The release of the latest economic impact study for the proposed May Town Center development has not changed the views of both opponents and proponents, who responded to the report released on Monday.
The economic impact study, done by University of Tennessee economics professor William Fox of the Center for Business and Economic Research (CBER), stated that May Town Center planned for the Bells Bend area west of town might take some office tenants away from downtown, but generally would be in more direct competition with the likes of Williamson County and Rutherford County.
Despite those findings, David Eichenthal and William Tharp of the Chattanooga-based Ochs Center for Metropolitan Studies released a critical analysis of Fox’s 57-page study.
"Nothing in the CBER report disputes the highly speculative nature of the proposed May Town Center development," their analysis said.
They quote page 29 of the CBER report which states, “We make no claims as to the reasonableness of these plans and caution that the timing and extent of actual development over the 20 years or longer life of the project could differ substantially from these original projections, as the developers themselves acknowledge.”
Second, the CBER report, they say, clearly finds that May Town Center will compete with downtown and office development throughout Davidson County.
Fox’s economic impact study states on page 35: “Some proponents of the development may argue that MTC is unique and will not compete with existing locations in Davidson County… We believe this may be true for some firms but is an unreasonable assumption overall… The likelihood is MTC will generate a net positive effect on Nashville area employment because of its unique nature, but that some MTC employment will represent the results of a zero sum competition with existing Nashville office space.”
However, in the summary section regarding competition within Davidson and surrounding counties, the economic impact study points out the difficulty Nashville has had in attracting large corporate campuses.
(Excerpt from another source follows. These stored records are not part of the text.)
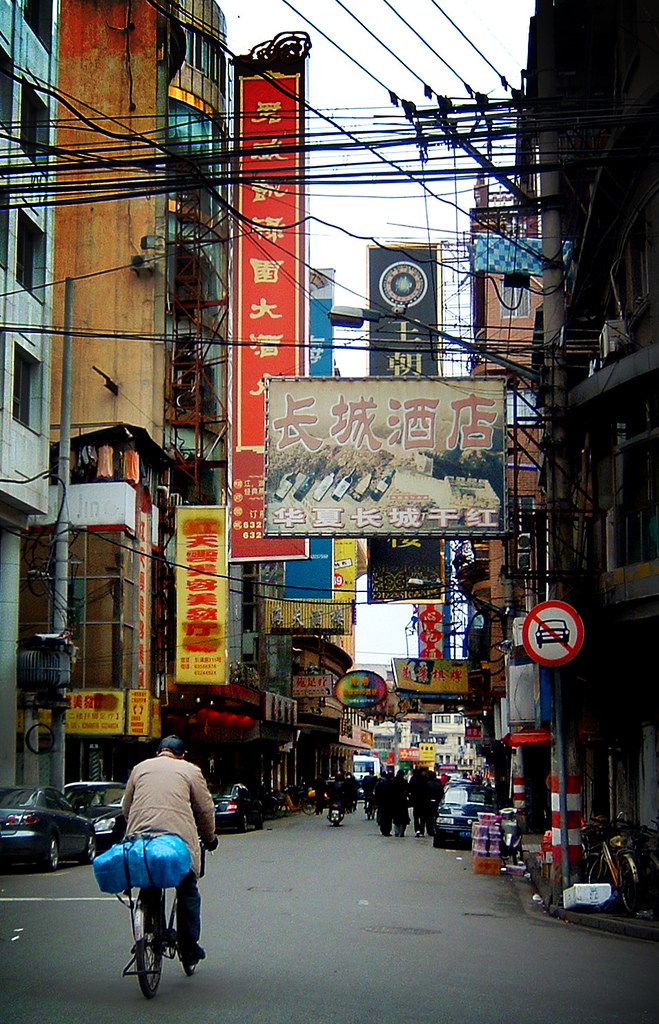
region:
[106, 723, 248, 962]
man riding bicycle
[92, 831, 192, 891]
blue bag on the bicycle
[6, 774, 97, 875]
gray car on the street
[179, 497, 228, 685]
yellow vertical sign with red lettering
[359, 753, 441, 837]
men walking on the street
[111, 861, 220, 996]
bicycle man is riding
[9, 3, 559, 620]
black wires above the street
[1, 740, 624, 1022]
street the bicycle is on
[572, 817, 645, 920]
bicycle on the sidewalk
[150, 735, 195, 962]
A man riding a bicycle on the street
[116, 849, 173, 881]
A blue package on a bicycle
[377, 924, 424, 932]
A manhole in the middle of the street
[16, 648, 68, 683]
An electricity transformer on a pole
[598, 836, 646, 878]
Bicycles parked on the side walk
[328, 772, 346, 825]
A person riding a bicycle on the street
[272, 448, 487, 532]
A sign board hanging across the street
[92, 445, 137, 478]
Clothes hanging on a balcony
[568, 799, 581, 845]
A pillar painted red and white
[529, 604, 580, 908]
a street sign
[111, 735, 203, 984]
a person riding a bicycle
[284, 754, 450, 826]
people walking on the street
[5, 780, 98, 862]
a car parked on the street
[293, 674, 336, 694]
a sign on the building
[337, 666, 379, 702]
a colorful sign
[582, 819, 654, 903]
bicycles on the sidewalk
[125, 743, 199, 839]
a person in a tan jacket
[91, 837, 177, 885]
a blue bag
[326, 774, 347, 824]
a person on a motorcycle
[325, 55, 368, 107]
a view of sky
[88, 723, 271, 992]
a man in the road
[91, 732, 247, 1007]
a man in the cycle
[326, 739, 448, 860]
a group of people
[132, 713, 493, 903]
a view of street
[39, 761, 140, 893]
a view of cars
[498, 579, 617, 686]
a view of board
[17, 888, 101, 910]
White line on the street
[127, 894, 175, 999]
Tire on a bike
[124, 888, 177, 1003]
Black tire on a bike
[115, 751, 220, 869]
Coat on a man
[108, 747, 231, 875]
Brown coat on a man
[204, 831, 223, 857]
Glove on a hand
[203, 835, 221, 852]
Black glove on a hand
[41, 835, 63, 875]
Tire of a car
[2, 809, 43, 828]
Taillight of a car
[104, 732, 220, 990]
man in tan jacket riding a bike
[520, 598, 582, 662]
a sign indicating no cars allowed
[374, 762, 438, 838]
group of people walking down the road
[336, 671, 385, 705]
rainbow colored store sign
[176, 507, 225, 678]
long red and yellow store sign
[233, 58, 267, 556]
very large red sign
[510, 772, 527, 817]
red and white stripes painted on pillar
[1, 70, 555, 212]
electrical wires going in all directions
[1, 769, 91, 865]
blue sedan parked on the road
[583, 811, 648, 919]
bikes parked on the street corner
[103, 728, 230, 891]
man riding bicycle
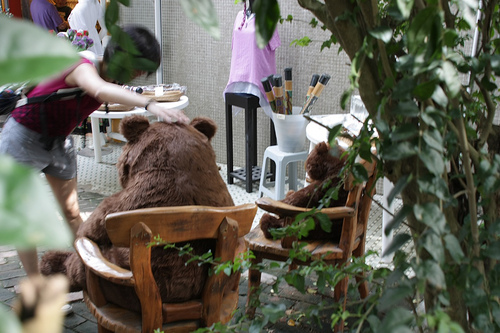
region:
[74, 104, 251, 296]
this is a teddy bear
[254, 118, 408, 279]
this is a teddy bear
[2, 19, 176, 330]
this is a person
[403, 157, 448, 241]
leaves on a tree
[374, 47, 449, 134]
leaves on a tree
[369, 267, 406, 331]
leaves on a tree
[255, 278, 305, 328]
leaves on a tree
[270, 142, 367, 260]
A brown bear on a seat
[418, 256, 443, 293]
A green tree leaf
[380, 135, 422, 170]
A green tree leaf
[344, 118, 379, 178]
A green tree leaf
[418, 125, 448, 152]
A green tree leaf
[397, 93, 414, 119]
A green tree leaf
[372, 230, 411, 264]
A green tree leaf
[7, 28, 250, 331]
woman with her hand on a bear in a chair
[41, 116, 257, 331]
large bear in left chair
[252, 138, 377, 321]
small bear in right chair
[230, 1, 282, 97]
pink shirt on mannequin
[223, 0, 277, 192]
small black table with a mannequin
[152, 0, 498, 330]
green tree in foreground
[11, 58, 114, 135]
woman's pink shirt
It goes on to state that companies in the downtown central business district will “generally want to stay downtown.”
May Town Center developer Tony Giarratana said the report confirmed what proponents have been attempting to communicate for months.
“May Town Center will not complete with downtown Nashville, but, rather, will compliment downtown Nashville,” he said.
Asked to respond to the impact study’s point that 50 percent of the jobs would have located in Davidson County any way, Giarratana said May Town Center would reverse the trend of corporations relocating outside the county.
“Another 15 years like the past 15 years would surely jeopardize Nashville’s position within the region,” Giarratana said. “May Town Center will help Davidson County retain companies that need more room to expand, and will make Davidson County more competitive with neighboring counties for new companies moving into the region.”
Giarratana also said he found Fox’s impact study to be conservative in its economic impact projections.
“As a result, revenues are presented on the low end and expenses are presented on the high end. For example, the report assumes that Metro is paying $35 million to construct a school and millions more to construct a police and fire hall,” Giarratana said. “This of course inflates the ‘costs’ and reduces the net economic benefit of May Town Center accordingly.”
Still, critics also say that the economic impacts identified by the CBER report should be discounted to reflect the absence of a plan for a second bridge over the Cumberland River and into Bells Bend. Without the second bridge, they say, economic impact should be discounted to reflect a more modest build out.
Currently, only one bridge — accessed via Briley Parkway — is in the latest proposal. Earlier plans called for one closer to Interstate 40 between Charlotte Pike and White Bridge Road exits.
May Town developers took issue with another aspect of the CBER study dealing with infrastructure.
The study stated that Metro would be on the hook for surrounding infrastructure like schools, a fire hall, and road improvements. Yet, the Specific Plan (SP) zoning request filed by developers earlier this year specifically states the developer pays for all public use facilities.
District 1 Councilman Lonnell Matthews Jr., whose district includes rural Bells Bend, said he has not yet read the full report.
The Planning Commission will host a public hearing regarding the economic impact study on June 25, after which time the commission is likely to vote on the zoning proposal.